Advancing Public Health with Interoperable Data Exchange
Subtheme:
Optimizing Data Exchange Through Health Information ExchangeFacilitating data exchange between public health and clinical care information systems leads to efficiencies in vaccination data access and staff effort, resulting in cost savings, improved data informed decision making, and better surveillance of vaccine-preventable diseases.
Technology limitations can impact critical public health data exchange
Infectious disease surveillance and vaccinations are critical public health services that have directly led to the decline of many infectious diseases, such as measles and polio. Surveillance enables public health officials to identify and quickly respond to infectious disease outbreaks. The power of vaccinations during the COVID-19 pandemic was evident; they enabled the transition from isolation at the start of the pandemic to resuming normal activities.
Surveillance of reportable infectious diseases and vaccination coverage are coordinated public health activities, but they are not seamless due to fragmented information systems and a lack of interoperable data exchange. There is a critical need to better leverage electronic data exchange across health information systems for disease surveillance, vaccinations, and clinical care.

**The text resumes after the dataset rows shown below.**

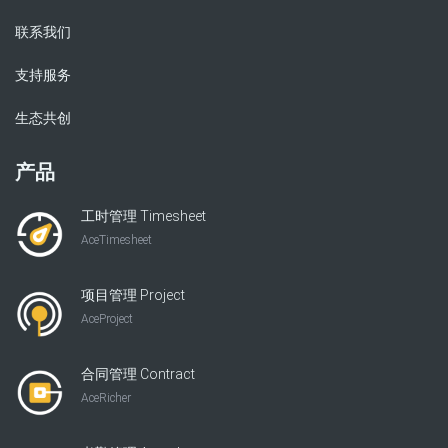
联系我们
支持服务
生态共创
产品
工时管理 Timesheet
AceTimesheet
项目管理 Project
AceProject
合同管理 Contract
AceRicher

Investigating novel tools to facilitate interoperable data exchange
Dr. Sripriya Rajamani, a public health informaticist from the University of Minnesota, aims to enhance data-driven decision making by facilitating data exchange between health systems within public health and across public health and clinical care.
In Minnesota, the state disease surveillance system (Minnesota Electronic Disease Surveillance System, or MEDSS) and the state immunization information system (Minnesota Immunization Information Connection, or MIIC) are pivotal public health information systems. The MEDSS system has approximately 12 million total reportable events. The MIIC system stores vaccination data from nearly 6,000 healthcare organizations and contains records of approximately 130 million immunizations for 6.5 million people. However, interoperability between these systems for vaccination information exchange is limited.
Additionally, the interoperability between MIIC and widely used electronic health records (EHRs) at healthcare systems in the state had evolved over time and needed an up-to-date assessment. The electronic data exchange between MIIC and EHRs is crucial so that providers can quickly query and access patients’ vaccination records. This is especially important since many patients receive flu, COVID-19, and other vaccines at commercial pharmacies, not a doctor’s office.
To address these challenges, Dr. Rajamani and her research team investigated two interoperability tools. The first tool, a novel one, uses nationally recommended standards for electronic vaccination data exchange across MEDSS and MIIC. The second is an evolving tool for bidirectional exchange to retrieve vaccination history from MIIC through EHRs and offer clinical decision support for immunizations. This decision support allows providers not only to access patient vaccination records but would also identify any vaccines for which a patient is due.
“It is important that data is dynamic and is shared across programs and institutions to support data-driven decision making and influence outcomes positively. This is even more important in the context of public health, as decisions have an impact at a population level.” — Dr. Sripriya Rajamani
Improving timely access to information and to enhance data-driven decision making
The interoperability tool between MEDSS and MIIC demonstrated significant efficiencies by streamlining processes, reducing clicks, and eliminating manual data entry, and thus data entry errors. Before the tool was implemented, it took an average of 134 seconds to find and retrieve an individual’s vaccination record and an average of 50 clicks to complete the process of getting vaccination data from MIIC and entering the data into MEDSS. After implementation, this process took just 8 seconds and an average of only 4 clicks, reducing staff time from 5 hours per week to approximately 17 minutes per week.
Of the healthcare systems studied, 83 percent had MIIC access integrated into their EHRs with an average of 6 million queries to MIIC per month. Even so, there were still numerous organizational and technical barriers identified, including data harmonization and limited resources. This shows that interoperability is an ongoing effort, not a “turn on the switch and move on” process, Dr. Rajamani said. Nonetheless, the findings highlight the potential statewide and national benefits of improving public health systems’ interoperability and enhancing data-driven decision making and surveillance.